Jch hieß das Bluͤmchen ſanft, in meinem Sinn, willkommen!
Und fielen, bey der Farben buntem Schein,
Mir die Gedancken ein:
Es kommt dein wiederhohlter Flor
Mir gleichſam vor,
Als wenn, vor andern Blumen allen,
Ein ſtarcker Trieb in deinen Roͤhren,
Den Schoͤpfer der Natur zu ehren,
Geliebte Blume, muͤſſe wallen.
Es ſcheint ob hoͤrt’ ich dich, mit bunten Lippen, ſagen:
„Noch eh die lange Winter-Nacht
„Mich zu dem langen Schlaf gebracht,
„Will ichs vorher noch einmahl wagen,
„Und, GOtt zum Ruhm, noch einmahl Blumen tragen.
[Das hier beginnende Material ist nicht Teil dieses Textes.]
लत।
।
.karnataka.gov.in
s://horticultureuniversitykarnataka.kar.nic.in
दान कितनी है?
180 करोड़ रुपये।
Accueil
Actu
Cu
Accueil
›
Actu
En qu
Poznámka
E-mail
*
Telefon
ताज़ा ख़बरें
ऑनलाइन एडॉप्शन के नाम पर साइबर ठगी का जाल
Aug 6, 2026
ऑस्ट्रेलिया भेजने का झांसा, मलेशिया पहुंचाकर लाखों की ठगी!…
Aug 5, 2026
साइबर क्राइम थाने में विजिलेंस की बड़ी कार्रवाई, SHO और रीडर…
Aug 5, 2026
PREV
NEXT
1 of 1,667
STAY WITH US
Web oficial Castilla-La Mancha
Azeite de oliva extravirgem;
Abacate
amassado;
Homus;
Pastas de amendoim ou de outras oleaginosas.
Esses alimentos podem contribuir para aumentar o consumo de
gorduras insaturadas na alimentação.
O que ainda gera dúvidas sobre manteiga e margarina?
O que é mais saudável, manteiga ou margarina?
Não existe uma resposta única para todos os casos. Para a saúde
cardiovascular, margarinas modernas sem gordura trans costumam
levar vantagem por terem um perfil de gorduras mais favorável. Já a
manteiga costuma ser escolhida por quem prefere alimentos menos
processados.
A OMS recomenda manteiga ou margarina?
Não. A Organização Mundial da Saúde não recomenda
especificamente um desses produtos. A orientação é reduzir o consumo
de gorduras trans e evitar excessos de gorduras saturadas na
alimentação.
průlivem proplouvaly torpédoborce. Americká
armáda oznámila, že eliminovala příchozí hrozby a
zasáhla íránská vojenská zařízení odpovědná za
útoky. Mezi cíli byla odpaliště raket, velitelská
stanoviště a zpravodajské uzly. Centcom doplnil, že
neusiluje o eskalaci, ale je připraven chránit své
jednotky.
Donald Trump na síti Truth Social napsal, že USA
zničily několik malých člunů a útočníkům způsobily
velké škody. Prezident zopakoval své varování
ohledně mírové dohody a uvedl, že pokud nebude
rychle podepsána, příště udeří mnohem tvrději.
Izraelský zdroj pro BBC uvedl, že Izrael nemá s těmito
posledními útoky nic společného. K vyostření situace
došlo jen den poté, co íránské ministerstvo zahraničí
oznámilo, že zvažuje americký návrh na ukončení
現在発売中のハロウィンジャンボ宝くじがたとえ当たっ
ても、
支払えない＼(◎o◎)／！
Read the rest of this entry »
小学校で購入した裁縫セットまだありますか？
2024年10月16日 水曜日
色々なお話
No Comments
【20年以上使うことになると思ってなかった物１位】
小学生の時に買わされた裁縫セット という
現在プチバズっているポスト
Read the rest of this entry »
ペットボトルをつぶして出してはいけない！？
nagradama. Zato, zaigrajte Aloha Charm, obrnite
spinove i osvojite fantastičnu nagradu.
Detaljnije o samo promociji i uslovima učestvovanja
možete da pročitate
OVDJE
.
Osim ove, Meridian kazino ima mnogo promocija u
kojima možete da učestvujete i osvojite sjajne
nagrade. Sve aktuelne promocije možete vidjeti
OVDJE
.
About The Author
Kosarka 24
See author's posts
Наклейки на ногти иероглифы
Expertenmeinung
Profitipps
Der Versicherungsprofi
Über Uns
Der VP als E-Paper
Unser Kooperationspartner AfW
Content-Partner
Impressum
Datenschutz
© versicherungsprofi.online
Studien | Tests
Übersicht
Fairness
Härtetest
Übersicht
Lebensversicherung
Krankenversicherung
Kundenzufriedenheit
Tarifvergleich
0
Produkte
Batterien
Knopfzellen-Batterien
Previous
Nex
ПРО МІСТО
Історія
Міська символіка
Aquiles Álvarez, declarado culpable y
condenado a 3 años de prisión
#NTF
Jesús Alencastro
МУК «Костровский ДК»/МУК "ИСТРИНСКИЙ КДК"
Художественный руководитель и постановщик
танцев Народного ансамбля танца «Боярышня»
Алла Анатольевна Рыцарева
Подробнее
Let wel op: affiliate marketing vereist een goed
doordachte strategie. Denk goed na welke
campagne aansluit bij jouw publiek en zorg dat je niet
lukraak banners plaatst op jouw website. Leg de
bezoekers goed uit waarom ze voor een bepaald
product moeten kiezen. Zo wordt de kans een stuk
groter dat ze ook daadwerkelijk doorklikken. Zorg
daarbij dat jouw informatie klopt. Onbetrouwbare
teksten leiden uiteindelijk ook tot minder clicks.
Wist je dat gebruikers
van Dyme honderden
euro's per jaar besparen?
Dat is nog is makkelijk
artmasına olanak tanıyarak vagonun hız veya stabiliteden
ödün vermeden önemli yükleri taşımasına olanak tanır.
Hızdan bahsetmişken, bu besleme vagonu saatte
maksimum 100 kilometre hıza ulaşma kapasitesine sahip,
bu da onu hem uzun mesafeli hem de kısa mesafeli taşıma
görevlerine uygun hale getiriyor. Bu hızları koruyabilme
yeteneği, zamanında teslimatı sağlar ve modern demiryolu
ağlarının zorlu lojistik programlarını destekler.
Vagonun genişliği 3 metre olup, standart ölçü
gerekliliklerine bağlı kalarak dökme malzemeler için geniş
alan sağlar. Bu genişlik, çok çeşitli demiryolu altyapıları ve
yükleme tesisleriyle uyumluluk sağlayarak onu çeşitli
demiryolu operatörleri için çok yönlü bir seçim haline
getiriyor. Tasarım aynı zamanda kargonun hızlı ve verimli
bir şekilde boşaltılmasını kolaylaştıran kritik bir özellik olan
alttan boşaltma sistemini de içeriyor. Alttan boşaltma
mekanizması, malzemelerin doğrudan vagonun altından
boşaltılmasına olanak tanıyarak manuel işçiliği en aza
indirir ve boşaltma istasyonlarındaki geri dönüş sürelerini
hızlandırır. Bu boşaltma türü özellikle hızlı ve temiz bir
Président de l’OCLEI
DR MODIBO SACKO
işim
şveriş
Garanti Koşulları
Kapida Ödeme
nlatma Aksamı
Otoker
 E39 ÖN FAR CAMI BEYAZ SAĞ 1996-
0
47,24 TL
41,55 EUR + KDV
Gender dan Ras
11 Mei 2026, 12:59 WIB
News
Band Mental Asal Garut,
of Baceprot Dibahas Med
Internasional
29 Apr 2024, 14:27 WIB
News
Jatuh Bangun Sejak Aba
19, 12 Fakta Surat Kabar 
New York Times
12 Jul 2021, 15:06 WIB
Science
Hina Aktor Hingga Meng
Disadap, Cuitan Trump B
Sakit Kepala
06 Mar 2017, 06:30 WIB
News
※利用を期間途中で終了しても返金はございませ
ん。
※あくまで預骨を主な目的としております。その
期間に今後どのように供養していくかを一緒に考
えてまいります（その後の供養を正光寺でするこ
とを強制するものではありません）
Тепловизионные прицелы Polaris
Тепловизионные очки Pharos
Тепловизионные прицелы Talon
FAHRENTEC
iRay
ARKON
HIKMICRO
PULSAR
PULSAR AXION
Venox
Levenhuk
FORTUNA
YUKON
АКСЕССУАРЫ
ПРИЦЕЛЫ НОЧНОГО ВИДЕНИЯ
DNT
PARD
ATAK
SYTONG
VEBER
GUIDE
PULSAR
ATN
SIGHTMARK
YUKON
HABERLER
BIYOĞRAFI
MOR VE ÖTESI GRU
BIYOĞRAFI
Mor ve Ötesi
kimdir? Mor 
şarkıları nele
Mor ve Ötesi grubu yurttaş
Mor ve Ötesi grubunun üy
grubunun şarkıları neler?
„Vielleicht geraͤht mein ſpaͤtes Bluͤhen mehr,
„Als meine Bluͤth, im Fruͤhling, GOtt zur Ehr!
„Vielleicht wirft mancher Menſch auf mich mehr, als
vorhin,
„So Blick als Sinn!
„Vielleicht kan ihn mein frembd-und unverhoftes Bluͤhen,
„Zu einiger Betrachtung, ziehen
„Und ſeinen Geiſt durchs Ungewohnte lencken,
„Auf ſein- und meinen HErrn zu dencken!